Letter and A4 Paper Uses

Internationally, where A4 paper is the standard size, you'll find it used for most of the same types of business documents for which American companies use letter paper. After all, both sizes are sold as regular typing paper in their locales. However, the small size difference might influence which paper size you use for certain purposes.

Some common ways your business might use either type of paper include:

  • Business letters: Both paper sizes will work well for standard business letters.

  • Magazines and booklets: The A4 paper size is more common for magazines around the world, but you can still print materials like training guides and employee handbooks on letter paper.

  • Catalogs: You can use letter or A4 paper to create product catalogs that you hand out to customers or clients.

  • Resumes: Letter paper will work well for most resumes, but an academic CV should be on A4 paper if possible.

  • Invitations: You can use either regular paper or thicker cardstock of either size to make quick invites for a company event.

  • Posters and signs: Depending on the contents, the slightly taller size may make A4 preferable for small posters and signs hung around the office horizontally.

  • Forms: A4 paper can make it easier to fit the contents of a longer form on a single page for convenience.

  • Reports: You'll find both sizes appropriate for expense reports, proposals, market research, case studies, white papers and other common types of business reports.

  • Business cards: Using thick paper like cardstock, you can use either paper size to make multiple business cards per sheet that you can cut out.

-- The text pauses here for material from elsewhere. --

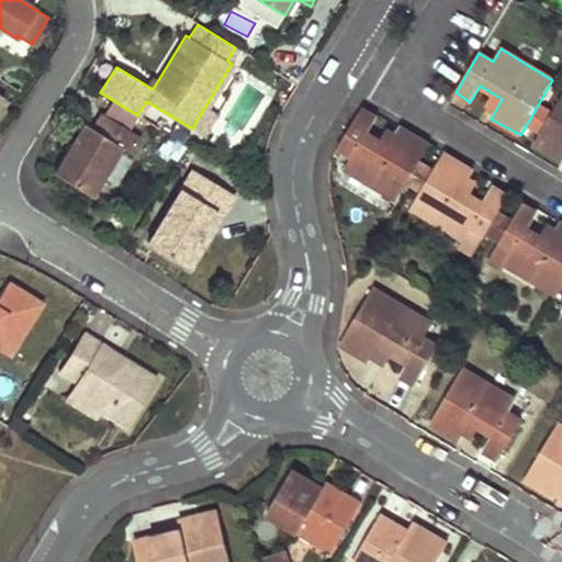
[(502,99),(494,94),(487,105),(495,111),(502,99)]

  • Tags: You can save money by not having to buy inventory tags and identification labels if you use either type of paper in cardstock to make tags.

  • Drawings: You'll more often find that drawing paper comes in the A4 size and can work if you need to do a quick sketch of a proposed system or an architectural drawing.

Choosing Your Paper Size

In the end, you'll most likely stick with letter paper for use at North American companies. Not only is this size of paper easiest to find and highly versatile but you'll avoid needing to change the printer settings or wasting paper from printing errors.

However, if you do receive an A4 document and need to print it, you can still find A4 paper online and at office-supply stores. You'll want to check your printer's manufacturer for instructions on changing the paper size to prevent issues. Alternatively, you can use editing software from Adobe InDesign to resize the document to letter size for normal printing on letter paper.